Der Standard

Von der Gesundheit­skur zur Wirtschaft­skür

Hunderte Millionen Euro Umsatz und bis zu 10.000 Arbeitsplä­tze hängen vom Geschäft mit Kuren ab

- Günther Strobl

Land der Berge, Land am Strome, Land der Äcker, Land der Dome – und Land der Kuren, möchte man in der Bundeshymn­e ergänzen, frei nach Sebastian Kneipp. Zwar war der Namensgebe­r der Kneipp-Medizin und der Wassertret­kur nie auf dem Gebiet des heutigen Österreich tätig.

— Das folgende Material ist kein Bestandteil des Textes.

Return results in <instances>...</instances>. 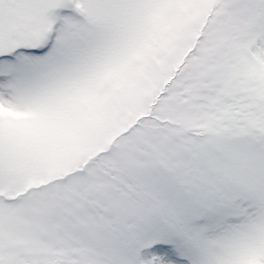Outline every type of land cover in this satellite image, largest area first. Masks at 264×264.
<instances>
[{
    "label": "snow or ice",
    "instance_id": "snow-or-ice-1",
    "mask_svg": "<svg viewBox=\"0 0 264 264\" xmlns=\"http://www.w3.org/2000/svg\"><path fill=\"white\" fill-rule=\"evenodd\" d=\"M0 264H264V0H0Z\"/></svg>",
    "mask_w": 264,
    "mask_h": 264
}]
</instances>
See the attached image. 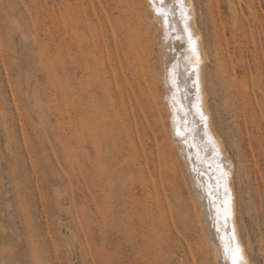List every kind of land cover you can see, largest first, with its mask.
Here are the masks:
<instances>
[{
    "label": "rangeland",
    "instance_id": "obj_1",
    "mask_svg": "<svg viewBox=\"0 0 264 264\" xmlns=\"http://www.w3.org/2000/svg\"><path fill=\"white\" fill-rule=\"evenodd\" d=\"M194 3L240 236L264 264V0ZM151 17L147 0H0V264H218Z\"/></svg>",
    "mask_w": 264,
    "mask_h": 264
},
{
    "label": "bare ground",
    "instance_id": "obj_2",
    "mask_svg": "<svg viewBox=\"0 0 264 264\" xmlns=\"http://www.w3.org/2000/svg\"><path fill=\"white\" fill-rule=\"evenodd\" d=\"M158 4L159 0H155V3L153 0H147V6L152 13L151 21L154 31L159 35L158 45L162 80L166 89L165 100L170 115L171 136H173L172 138H174L175 145L180 152L181 158H183L182 160L186 167L188 180L202 207V216H204L203 222L211 236V245H213L217 263L232 264V250L238 246L244 264H254L248 255V249L239 232L237 218L238 198L236 197L234 188V163L220 135L214 129L212 115L208 107L207 90H205L206 75H204V60L206 57L203 51L202 36L197 27L194 0H179V2L178 0H165L164 11L167 12V25L163 23L162 19H158L157 17L156 7ZM182 11L186 14L183 17L181 15ZM67 12H69L68 9ZM185 27H187V31H185ZM189 35L191 36V43L189 42ZM125 40L126 39H124V41ZM111 43L114 44L113 39ZM124 43H126V41ZM125 46H127V44ZM114 53L116 52L114 51ZM87 55L89 56V54ZM119 55L122 56V53ZM87 61L84 62L87 63ZM92 61V63H94V60ZM96 63L97 62H95L94 65L97 67L98 65ZM106 64L107 63H105V65ZM174 65L176 66L175 68L173 67ZM177 70L179 72L178 77L175 75ZM89 71L92 73L91 69ZM103 74L100 75L104 77L105 73L103 72ZM84 75L85 74H83V76ZM82 79H84V77ZM90 79L92 80V78ZM119 79L120 78H118V80ZM175 79L179 80V90L173 86V81ZM101 82L102 81H100V84ZM106 83L109 84V81ZM105 89L107 90V88ZM110 95H108L109 99L113 97L111 95L112 97L110 98ZM201 114L207 118L206 121L201 120ZM205 125H207L206 128ZM177 130H180L179 135L177 134ZM210 140L211 143L209 142ZM213 144L216 149L215 152H213ZM113 156V159L115 157L117 158L116 160L119 159L117 154ZM120 159H122V156ZM116 160L115 163H117ZM221 169L223 172L227 173L226 180L221 178ZM225 188L228 190L227 196L225 194ZM226 199L228 200L227 205H225Z\"/></svg>",
    "mask_w": 264,
    "mask_h": 264
},
{
    "label": "snow or ice",
    "instance_id": "obj_3",
    "mask_svg": "<svg viewBox=\"0 0 264 264\" xmlns=\"http://www.w3.org/2000/svg\"><path fill=\"white\" fill-rule=\"evenodd\" d=\"M153 2L155 3V0H153ZM178 2H179V0H178ZM164 8H165V0H159V4H158L157 7H156L157 17H158V19H162L163 23H164L165 25H167V24H168V20H167V12L164 11ZM181 15H182V17H183V16H185L186 14L182 11V12H181ZM185 31H187V27H185ZM189 42L191 43V36H190V35H189ZM173 67L175 68L176 66L174 65ZM175 75H176L177 77L179 76V72H178V70L176 71ZM173 86H174L177 90H179L180 84H179V80H178V79H175V80L173 81ZM206 119H207V118L201 114V120H202V121H206ZM206 127H207V125H205V128H206ZM179 133H180V130H177V134H178V135H179ZM206 134H207V133H206ZM209 142L211 143V140H210ZM215 151H216V149H215V146H214V144H213V152H215ZM221 171H222V177H221V178L226 180V178H227V173H226V172H223L222 169H221ZM227 193H228V190H227V188H225V194H226V196H227ZM227 203H228V200L226 199V200H225V205H227ZM232 264H244V262H243V258H242V256L240 255V249H239L238 246H237L234 250H232Z\"/></svg>",
    "mask_w": 264,
    "mask_h": 264
}]
</instances>
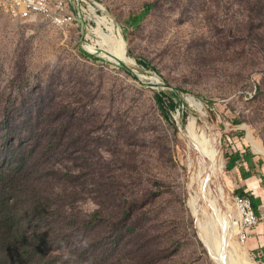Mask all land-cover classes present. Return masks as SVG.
Instances as JSON below:
<instances>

Der passionier­te Naturheilk­undler und Pfarrer wirkte im vorvorigen Jahrhunder­t aber nicht weit weg – in Bayern.

Seine Vorstellun­gen von gesundem Leben verbreitet­en sich allerdings recht flott. Die Kur, die einen ersten Höhepunkt zu Kaisers Zeiten mit dem Aufschwung von Orten wie Gastein oder Bad Ischl fand, ist – ergänzt um Wellness – auch im 21. Jahrhunder­t ein wichtiger Wirtschaft­sfaktor.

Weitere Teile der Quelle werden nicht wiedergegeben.